(DATA RECORDS)

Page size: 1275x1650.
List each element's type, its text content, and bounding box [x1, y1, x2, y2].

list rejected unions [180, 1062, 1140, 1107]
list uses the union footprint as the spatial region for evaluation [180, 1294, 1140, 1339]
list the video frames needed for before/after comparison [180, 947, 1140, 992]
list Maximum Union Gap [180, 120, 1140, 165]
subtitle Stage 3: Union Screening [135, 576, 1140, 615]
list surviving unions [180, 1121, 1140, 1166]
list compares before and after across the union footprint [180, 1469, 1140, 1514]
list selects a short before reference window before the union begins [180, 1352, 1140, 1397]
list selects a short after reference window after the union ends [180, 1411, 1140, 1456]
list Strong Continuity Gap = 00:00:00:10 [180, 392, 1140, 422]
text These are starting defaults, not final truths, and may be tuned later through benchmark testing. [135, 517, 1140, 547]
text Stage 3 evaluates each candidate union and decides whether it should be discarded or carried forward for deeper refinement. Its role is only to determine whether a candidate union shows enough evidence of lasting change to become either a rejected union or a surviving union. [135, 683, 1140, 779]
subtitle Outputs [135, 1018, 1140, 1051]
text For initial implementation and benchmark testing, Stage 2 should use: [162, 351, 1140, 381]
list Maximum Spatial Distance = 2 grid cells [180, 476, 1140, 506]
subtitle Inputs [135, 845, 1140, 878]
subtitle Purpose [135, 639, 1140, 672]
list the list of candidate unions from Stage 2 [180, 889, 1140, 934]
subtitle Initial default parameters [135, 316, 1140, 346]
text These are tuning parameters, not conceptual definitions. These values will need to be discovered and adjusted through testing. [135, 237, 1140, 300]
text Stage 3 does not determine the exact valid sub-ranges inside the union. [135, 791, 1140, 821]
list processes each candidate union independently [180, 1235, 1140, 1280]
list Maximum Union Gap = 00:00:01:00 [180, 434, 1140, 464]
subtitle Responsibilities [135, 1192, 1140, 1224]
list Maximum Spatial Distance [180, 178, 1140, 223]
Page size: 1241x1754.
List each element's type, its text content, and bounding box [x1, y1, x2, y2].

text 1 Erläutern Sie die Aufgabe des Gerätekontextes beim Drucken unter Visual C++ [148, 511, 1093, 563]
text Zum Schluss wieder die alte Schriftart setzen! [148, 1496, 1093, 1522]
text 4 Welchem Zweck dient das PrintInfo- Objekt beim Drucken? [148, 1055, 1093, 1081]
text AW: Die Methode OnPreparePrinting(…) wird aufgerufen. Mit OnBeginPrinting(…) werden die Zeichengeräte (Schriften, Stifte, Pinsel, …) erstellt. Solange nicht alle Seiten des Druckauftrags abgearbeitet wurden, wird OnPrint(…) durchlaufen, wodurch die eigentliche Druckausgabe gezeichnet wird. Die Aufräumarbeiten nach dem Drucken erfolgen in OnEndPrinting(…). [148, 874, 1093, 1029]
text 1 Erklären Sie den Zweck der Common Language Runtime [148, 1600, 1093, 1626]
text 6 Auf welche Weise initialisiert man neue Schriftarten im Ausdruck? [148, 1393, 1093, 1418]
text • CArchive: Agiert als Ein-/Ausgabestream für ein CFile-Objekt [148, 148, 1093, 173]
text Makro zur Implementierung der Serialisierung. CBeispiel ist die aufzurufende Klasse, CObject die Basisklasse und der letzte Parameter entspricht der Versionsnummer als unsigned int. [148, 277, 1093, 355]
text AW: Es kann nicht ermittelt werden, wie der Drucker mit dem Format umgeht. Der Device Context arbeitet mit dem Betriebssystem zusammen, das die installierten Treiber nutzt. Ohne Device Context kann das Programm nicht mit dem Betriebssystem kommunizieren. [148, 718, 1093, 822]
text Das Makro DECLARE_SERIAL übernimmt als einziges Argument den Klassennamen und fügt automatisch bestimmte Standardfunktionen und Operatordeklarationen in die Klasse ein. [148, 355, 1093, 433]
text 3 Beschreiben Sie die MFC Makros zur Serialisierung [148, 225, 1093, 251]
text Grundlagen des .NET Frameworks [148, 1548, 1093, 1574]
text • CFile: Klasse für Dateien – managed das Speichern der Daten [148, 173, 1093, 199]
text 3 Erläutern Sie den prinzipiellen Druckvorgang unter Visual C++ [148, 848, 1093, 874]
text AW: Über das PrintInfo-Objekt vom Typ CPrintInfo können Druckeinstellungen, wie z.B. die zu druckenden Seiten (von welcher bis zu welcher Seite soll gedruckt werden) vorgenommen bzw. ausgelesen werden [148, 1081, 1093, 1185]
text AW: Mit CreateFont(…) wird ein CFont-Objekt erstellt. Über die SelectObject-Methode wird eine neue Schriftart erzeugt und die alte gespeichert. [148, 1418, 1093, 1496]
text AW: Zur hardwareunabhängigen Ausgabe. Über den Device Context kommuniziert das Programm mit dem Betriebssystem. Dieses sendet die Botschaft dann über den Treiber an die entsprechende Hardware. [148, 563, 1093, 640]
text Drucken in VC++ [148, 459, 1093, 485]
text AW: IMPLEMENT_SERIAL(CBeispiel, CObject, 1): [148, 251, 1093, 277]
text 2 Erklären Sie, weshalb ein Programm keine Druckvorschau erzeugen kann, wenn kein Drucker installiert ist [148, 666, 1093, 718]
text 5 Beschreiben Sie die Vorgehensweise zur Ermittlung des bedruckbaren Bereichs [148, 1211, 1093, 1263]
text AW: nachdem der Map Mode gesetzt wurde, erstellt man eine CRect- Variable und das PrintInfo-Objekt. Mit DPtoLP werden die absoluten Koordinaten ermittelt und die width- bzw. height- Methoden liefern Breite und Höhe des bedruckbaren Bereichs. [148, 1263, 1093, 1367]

(End DATA RECORDS)

TRY IT
Would you restate the material above word for word?

TASK ANSWER
Page size: 1275x1650.
List each element's type, its text content, and bounding box [x1, y1, x2, y2].

list rejected unions [180, 1062, 1140, 1107]
list uses the union footprint as the spatial region for evaluation [180, 1294, 1140, 1339]
list the video frames needed for before/after comparison [180, 947, 1140, 992]
list Maximum Union Gap [180, 120, 1140, 165]
subtitle Stage 3: Union Screening [135, 576, 1140, 615]
list surviving unions [180, 1121, 1140, 1166]
list compares before and after across the union footprint [180, 1469, 1140, 1514]
list selects a short before reference window before the union begins [180, 1352, 1140, 1397]
list selects a short after reference window after the union ends [180, 1411, 1140, 1456]
list Strong Continuity Gap = 00:00:00:10 [180, 392, 1140, 422]
text These are starting defaults, not final truths, and may be tuned later through benchmark testing. [135, 517, 1140, 547]
text Stage 3 evaluates each candidate union and decides whether it should be discarded or carried forward for deeper refinement. Its role is only to determine whether a candidate union shows enough evidence of lasting change to become either a rejected union or a surviving union. [135, 683, 1140, 779]
subtitle Outputs [135, 1018, 1140, 1051]
text For initial implementation and benchmark testing, Stage 2 should use: [162, 351, 1140, 381]
list Maximum Spatial Distance = 2 grid cells [180, 476, 1140, 506]
subtitle Inputs [135, 845, 1140, 878]
subtitle Purpose [135, 639, 1140, 672]
list the list of candidate unions from Stage 2 [180, 889, 1140, 934]
subtitle Initial default parameters [135, 316, 1140, 346]
text These are tuning parameters, not conceptual definitions. These values will need to be discovered and adjusted through testing. [135, 237, 1140, 300]
text Stage 3 does not determine the exact valid sub-ranges inside the union. [135, 791, 1140, 821]
list processes each candidate union independently [180, 1235, 1140, 1280]
list Maximum Union Gap = 00:00:01:00 [180, 434, 1140, 464]
subtitle Responsibilities [135, 1192, 1140, 1224]
list Maximum Spatial Distance [180, 178, 1140, 223]
Page size: 1241x1754.
List each element's type, its text content, and bounding box [x1, y1, x2, y2].

text 1 Erläutern Sie die Aufgabe des Gerätekontextes beim Drucken unter Visual C++ [148, 511, 1093, 563]
text Zum Schluss wieder die alte Schriftart setzen! [148, 1496, 1093, 1522]
text 4 Welchem Zweck dient das PrintInfo- Objekt beim Drucken? [148, 1055, 1093, 1081]
text AW: Die Methode OnPreparePrinting(…) wird aufgerufen. Mit OnBeginPrinting(…) werden die Zeichengeräte (Schriften, Stifte, Pinsel, …) erstellt. Solange nicht alle Seiten des Druckauftrags abgearbeitet wurden, wird OnPrint(…) durchlaufen, wodurch die eigentliche Druckausgabe gezeichnet wird. Die Aufräumarbeiten nach dem Drucken erfolgen in OnEndPrinting(…). [148, 874, 1093, 1029]
text 1 Erklären Sie den Zweck der Common Language Runtime [148, 1600, 1093, 1626]
text 6 Auf welche Weise initialisiert man neue Schriftarten im Ausdruck? [148, 1393, 1093, 1418]
text • CArchive: Agiert als Ein-/Ausgabestream für ein CFile-Objekt [148, 148, 1093, 173]
text Makro zur Implementierung der Serialisierung. CBeispiel ist die aufzurufende Klasse, CObject die Basisklasse und der letzte Parameter entspricht der Versionsnummer als unsigned int. [148, 277, 1093, 355]
text AW: Es kann nicht ermittelt werden, wie der Drucker mit dem Format umgeht. Der Device Context arbeitet mit dem Betriebssystem zusammen, das die installierten Treiber nutzt. Ohne Device Context kann das Programm nicht mit dem Betriebssystem kommunizieren. [148, 718, 1093, 822]
text Das Makro DECLARE_SERIAL übernimmt als einziges Argument den Klassennamen und fügt automatisch bestimmte Standardfunktionen und Operatordeklarationen in die Klasse ein. [148, 355, 1093, 433]
text 3 Beschreiben Sie die MFC Makros zur Serialisierung [148, 225, 1093, 251]
text Grundlagen des .NET Frameworks [148, 1548, 1093, 1574]
text • CFile: Klasse für Dateien – managed das Speichern der Daten [148, 173, 1093, 199]
text 3 Erläutern Sie den prinzipiellen Druckvorgang unter Visual C++ [148, 848, 1093, 874]
text AW: Über das PrintInfo-Objekt vom Typ CPrintInfo können Druckeinstellungen, wie z.B. die zu druckenden Seiten (von welcher bis zu welcher Seite soll gedruckt werden) vorgenommen bzw. ausgelesen werden [148, 1081, 1093, 1185]
text AW: Mit CreateFont(…) wird ein CFont-Objekt erstellt. Über die SelectObject-Methode wird eine neue Schriftart erzeugt und die alte gespeichert. [148, 1418, 1093, 1496]
text AW: Zur hardwareunabhängigen Ausgabe. Über den Device Context kommuniziert das Programm mit dem Betriebssystem. Dieses sendet die Botschaft dann über den Treiber an die entsprechende Hardware. [148, 563, 1093, 640]
text Drucken in VC++ [148, 459, 1093, 485]
text AW: IMPLEMENT_SERIAL(CBeispiel, CObject, 1): [148, 251, 1093, 277]
text 2 Erklären Sie, weshalb ein Programm keine Druckvorschau erzeugen kann, wenn kein Drucker installiert ist [148, 666, 1093, 718]
text 5 Beschreiben Sie die Vorgehensweise zur Ermittlung des bedruckbaren Bereichs [148, 1211, 1093, 1263]
text AW: nachdem der Map Mode gesetzt wurde, erstellt man eine CRect- Variable und das PrintInfo-Objekt. Mit DPtoLP werden die absoluten Koordinaten ermittelt und die width- bzw. height- Methoden liefern Breite und Höhe des bedruckbaren Bereichs. [148, 1263, 1093, 1367]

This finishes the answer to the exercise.